◆ Set exercise:
Reproduce the listing word for word, starting at its first line and ending with the line that contains "text ВЪЗЛОЖИТЕЛ: ПАТЕНТНО", both included.

◆ Data shown:
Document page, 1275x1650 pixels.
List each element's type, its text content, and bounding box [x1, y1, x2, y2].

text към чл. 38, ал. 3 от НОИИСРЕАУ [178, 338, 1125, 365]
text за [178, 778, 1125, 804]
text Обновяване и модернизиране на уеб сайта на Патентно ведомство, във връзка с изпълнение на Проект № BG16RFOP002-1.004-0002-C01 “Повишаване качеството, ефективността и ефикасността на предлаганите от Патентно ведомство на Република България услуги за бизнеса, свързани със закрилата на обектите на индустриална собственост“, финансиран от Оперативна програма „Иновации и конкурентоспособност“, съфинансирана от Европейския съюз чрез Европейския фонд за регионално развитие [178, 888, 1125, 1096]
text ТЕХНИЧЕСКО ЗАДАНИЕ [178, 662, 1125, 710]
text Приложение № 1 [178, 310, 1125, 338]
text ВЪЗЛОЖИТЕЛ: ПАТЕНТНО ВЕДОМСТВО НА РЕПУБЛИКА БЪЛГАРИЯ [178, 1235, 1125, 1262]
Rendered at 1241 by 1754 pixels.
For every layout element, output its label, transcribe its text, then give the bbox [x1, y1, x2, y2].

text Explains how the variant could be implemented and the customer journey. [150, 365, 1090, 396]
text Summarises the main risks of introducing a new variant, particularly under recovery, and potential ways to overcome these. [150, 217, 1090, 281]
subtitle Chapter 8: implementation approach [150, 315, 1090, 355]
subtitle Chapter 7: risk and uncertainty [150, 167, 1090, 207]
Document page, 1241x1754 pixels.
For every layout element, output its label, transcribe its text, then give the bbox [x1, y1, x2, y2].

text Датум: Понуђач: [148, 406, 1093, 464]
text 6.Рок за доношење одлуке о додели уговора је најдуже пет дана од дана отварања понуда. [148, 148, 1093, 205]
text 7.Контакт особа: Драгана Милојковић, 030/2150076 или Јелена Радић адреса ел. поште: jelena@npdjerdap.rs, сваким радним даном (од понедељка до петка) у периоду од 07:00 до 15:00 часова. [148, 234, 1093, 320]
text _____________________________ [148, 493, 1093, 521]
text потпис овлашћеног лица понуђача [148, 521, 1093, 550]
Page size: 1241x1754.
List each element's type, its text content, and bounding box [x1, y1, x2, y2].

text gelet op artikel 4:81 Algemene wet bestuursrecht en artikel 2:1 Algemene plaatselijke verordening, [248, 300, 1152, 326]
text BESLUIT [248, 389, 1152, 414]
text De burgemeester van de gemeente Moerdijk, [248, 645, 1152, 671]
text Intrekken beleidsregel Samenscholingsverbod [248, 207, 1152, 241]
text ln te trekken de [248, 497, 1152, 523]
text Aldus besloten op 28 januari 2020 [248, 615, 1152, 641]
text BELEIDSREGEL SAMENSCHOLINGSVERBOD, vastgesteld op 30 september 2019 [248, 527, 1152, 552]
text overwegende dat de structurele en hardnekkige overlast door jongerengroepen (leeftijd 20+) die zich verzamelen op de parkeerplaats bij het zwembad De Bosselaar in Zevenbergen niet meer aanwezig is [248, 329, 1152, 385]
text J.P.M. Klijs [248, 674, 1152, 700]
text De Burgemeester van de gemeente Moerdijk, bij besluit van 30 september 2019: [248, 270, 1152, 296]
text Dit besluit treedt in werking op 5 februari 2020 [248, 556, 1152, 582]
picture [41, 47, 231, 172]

◆ Written answer:
Document page, 1275x1650 pixels.
List each element's type, its text content, and bounding box [x1, y1, x2, y2].

text към чл. 38, ал. 3 от НОИИСРЕАУ [178, 338, 1125, 365]
text за [178, 778, 1125, 804]
text Обновяване и модернизиране на уеб сайта на Патентно ведомство, във връзка с изпълнение на Проект № BG16RFOP002-1.004-0002-C01 “Повишаване качеството, ефективността и ефикасността на предлаганите от Патентно ведомство на Република България услуги за бизнеса, свързани със закрилата на обектите на индустриална собственост“, финансиран от Оперативна програма „Иновации и конкурентоспособност“, съфинансирана от Европейския съюз чрез Европейския фонд за регионално развитие [178, 888, 1125, 1096]
text ТЕХНИЧЕСКО ЗАДАНИЕ [178, 662, 1125, 710]
text Приложение № 1 [178, 310, 1125, 338]
text ВЪЗЛОЖИТЕЛ: ПАТЕНТНО ВЕДОМСТВО НА РЕПУБЛИКА БЪЛГАРИЯ [178, 1235, 1125, 1262]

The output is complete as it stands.